5. Better Call Saul (AMC). The conventional and usually correct wisdom that sequels (or, in this case, prequels) are the most contemptibly parasitic form of Hollywood life is getting a serious challenge from this origins drama about Saul Goodman, the ubersleaze lawyer in AMC's drug-kingpin drama Breaking Bad. In Breaking Bad, Goodman—played by comedian Bob Odenkirk—was a comic-relief bit player. In Better Call Saul, the laughs are still there, but hazed in a mist of pathos as a hustler trying to remake his life learns that the law game isn't so different from the three-card monte he played on street corners.
4. Public Morals (TNT). Producer-star Ed Burns' now-canceled look at the seamy, violent and enticing world of the NYPD vice squad in the 1960s, where policing is really a leviathan extortion racket in which the cops extract money, sexual favors and political clout from favored gamblers and hookers while administering broken noses and jail time to the rest.
3. Hell On Wheels (AMC) It launches its sixth and final season in early 2016, but there's still time to catch up with this transfixing tale of the construction of America's intercontinental railroad, a caustic look at the intersection of political power and corporate greed that also probes the issues of race, class and gender.
2. The Americans (FX) and 1. Homeland (Showtime). If this is the Golden Age of television, it's the Platinum Age of television spy dramas.

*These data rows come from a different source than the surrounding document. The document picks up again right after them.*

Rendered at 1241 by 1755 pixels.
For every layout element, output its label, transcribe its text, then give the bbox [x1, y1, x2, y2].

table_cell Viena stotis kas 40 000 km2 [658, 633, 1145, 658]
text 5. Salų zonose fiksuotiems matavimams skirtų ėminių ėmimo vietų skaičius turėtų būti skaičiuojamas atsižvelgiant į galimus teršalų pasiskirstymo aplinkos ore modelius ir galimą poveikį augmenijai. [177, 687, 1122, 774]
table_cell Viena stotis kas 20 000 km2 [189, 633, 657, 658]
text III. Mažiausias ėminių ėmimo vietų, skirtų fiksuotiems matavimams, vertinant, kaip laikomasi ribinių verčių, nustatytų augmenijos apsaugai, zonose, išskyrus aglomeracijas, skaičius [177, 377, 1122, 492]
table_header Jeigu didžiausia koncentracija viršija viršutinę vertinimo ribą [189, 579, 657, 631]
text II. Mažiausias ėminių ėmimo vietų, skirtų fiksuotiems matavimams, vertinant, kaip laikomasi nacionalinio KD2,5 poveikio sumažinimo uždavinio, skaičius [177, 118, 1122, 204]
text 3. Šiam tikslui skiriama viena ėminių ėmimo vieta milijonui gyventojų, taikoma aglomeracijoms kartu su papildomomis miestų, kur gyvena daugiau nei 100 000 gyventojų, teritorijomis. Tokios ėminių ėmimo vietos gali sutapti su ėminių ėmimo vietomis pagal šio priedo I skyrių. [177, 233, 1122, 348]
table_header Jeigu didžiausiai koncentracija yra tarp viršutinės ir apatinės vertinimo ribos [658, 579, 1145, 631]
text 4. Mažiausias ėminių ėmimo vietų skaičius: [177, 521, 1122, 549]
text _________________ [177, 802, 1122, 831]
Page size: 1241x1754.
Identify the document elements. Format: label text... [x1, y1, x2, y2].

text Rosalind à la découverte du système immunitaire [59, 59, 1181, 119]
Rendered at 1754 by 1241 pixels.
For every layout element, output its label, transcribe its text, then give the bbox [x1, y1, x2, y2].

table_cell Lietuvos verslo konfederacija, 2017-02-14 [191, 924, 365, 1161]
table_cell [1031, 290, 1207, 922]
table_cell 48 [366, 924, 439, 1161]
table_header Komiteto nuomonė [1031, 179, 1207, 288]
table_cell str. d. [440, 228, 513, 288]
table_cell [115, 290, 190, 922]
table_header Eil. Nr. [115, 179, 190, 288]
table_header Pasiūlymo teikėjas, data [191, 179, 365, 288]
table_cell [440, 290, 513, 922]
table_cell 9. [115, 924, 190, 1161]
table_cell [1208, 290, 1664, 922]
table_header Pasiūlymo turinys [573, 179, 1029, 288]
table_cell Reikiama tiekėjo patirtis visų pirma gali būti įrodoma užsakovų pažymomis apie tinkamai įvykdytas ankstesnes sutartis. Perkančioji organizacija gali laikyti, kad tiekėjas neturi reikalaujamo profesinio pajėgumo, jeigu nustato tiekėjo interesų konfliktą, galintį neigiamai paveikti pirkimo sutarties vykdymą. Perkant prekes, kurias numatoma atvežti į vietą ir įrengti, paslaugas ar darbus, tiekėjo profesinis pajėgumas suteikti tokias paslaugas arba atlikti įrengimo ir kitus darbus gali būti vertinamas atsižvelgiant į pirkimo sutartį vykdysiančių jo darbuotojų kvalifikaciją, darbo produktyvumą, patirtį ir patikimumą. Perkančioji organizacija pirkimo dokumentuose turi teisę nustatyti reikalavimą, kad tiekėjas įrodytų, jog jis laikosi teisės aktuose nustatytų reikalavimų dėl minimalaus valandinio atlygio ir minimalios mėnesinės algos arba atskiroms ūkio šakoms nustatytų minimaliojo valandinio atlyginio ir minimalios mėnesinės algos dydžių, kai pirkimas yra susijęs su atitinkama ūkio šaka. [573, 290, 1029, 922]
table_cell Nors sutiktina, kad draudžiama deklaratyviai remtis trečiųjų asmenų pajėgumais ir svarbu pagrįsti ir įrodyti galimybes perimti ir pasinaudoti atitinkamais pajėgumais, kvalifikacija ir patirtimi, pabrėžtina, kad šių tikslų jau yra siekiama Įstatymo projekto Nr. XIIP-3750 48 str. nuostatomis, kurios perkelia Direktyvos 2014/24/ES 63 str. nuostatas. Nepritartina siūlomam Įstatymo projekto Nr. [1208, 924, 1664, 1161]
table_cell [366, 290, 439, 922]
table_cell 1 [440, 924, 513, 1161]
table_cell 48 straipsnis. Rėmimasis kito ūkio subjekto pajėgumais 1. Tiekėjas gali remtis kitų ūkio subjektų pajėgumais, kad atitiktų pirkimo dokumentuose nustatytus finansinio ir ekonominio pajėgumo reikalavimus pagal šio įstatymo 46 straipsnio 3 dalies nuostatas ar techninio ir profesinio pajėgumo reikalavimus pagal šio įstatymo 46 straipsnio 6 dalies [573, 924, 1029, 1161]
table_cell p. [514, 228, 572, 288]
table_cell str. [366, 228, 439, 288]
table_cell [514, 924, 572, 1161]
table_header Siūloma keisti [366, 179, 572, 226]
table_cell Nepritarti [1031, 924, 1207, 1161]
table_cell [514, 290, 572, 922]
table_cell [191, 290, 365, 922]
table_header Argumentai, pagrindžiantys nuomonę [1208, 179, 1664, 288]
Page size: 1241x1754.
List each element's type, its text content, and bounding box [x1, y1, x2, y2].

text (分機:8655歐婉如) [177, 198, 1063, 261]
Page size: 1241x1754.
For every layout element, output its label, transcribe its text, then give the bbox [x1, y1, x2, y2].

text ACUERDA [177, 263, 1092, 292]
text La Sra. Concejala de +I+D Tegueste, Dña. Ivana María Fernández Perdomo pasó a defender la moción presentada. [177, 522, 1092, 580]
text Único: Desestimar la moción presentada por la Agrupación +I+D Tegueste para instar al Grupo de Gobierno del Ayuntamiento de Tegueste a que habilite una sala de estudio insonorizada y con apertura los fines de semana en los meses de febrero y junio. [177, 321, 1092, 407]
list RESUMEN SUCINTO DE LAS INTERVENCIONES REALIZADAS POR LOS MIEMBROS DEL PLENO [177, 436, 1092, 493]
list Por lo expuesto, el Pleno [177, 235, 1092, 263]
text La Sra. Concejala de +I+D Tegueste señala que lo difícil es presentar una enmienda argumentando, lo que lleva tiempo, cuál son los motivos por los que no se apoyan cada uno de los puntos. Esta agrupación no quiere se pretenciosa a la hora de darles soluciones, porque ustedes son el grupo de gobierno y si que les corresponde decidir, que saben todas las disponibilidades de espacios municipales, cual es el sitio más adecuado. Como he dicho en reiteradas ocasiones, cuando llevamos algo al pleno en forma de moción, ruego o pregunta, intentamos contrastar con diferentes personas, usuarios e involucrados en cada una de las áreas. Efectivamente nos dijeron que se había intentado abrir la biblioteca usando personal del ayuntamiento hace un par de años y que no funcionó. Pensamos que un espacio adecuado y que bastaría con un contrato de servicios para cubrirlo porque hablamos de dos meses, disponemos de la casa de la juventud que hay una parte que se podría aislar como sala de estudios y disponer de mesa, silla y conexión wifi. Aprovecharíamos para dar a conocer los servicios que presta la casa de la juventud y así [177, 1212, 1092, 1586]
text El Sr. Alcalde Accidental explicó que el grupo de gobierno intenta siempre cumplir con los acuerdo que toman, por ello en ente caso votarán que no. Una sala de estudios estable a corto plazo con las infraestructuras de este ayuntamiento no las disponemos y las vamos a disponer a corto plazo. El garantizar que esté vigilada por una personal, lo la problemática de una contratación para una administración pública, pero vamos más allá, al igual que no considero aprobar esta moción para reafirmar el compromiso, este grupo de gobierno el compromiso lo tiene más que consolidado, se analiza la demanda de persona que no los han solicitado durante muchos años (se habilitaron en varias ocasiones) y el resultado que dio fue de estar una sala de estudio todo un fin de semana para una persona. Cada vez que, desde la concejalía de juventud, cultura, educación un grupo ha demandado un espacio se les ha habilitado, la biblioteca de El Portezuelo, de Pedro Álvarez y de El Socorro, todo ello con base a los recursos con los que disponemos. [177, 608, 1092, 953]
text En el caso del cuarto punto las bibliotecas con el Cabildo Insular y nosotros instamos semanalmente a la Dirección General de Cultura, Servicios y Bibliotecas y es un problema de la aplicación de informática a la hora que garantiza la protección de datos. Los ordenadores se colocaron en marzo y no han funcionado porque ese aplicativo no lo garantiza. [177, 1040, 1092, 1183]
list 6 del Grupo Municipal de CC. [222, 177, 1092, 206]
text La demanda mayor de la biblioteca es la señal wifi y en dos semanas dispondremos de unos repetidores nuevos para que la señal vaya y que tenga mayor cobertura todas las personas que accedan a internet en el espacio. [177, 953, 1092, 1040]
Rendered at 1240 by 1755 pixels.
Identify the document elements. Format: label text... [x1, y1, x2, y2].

These two shows offer very different, but equally compelling, looks at espionage without any of the James Bond glamor trappings.
The Americans stars Keri Russell and Matthew Rhys as deep-cover Soviet moles, living in in the 'burbs of Reagan American with a couple of kids who have no idea that mom and dad's Founding Fathers are not Washington and Jefferson but Lenin and Stalin. The plots are interesting reboots of such 1980s hits as Star Wars weaponry and Afghanistan, but the emotional meat of the series is its examination of the fierce—and dangerous—domestic fault lines cracked open by undercover life.
Homeland is more producer Howard Gordon's apologia for the 9/11 revenge porn of his show 24. Taking a step back, he brilliantly cast Claire Danes as a bipolar CIA officer whose paranoia about al Qaeda moles could be dazzling intelligence work, or literal lunacy. The show's constant we-know-they-know-we-know ruminations capture the chess-like nature of counterintelligence in a way that bang-bang-obsessed Hollywood has rarely managed. Homeland's sobering genius is that it is fraught in equal measure with both security-state excesses and jihadi barbarism. And the most sobering element of all is that after five seasons, Homeland still has a clarion resonance that shows no sign of dimming.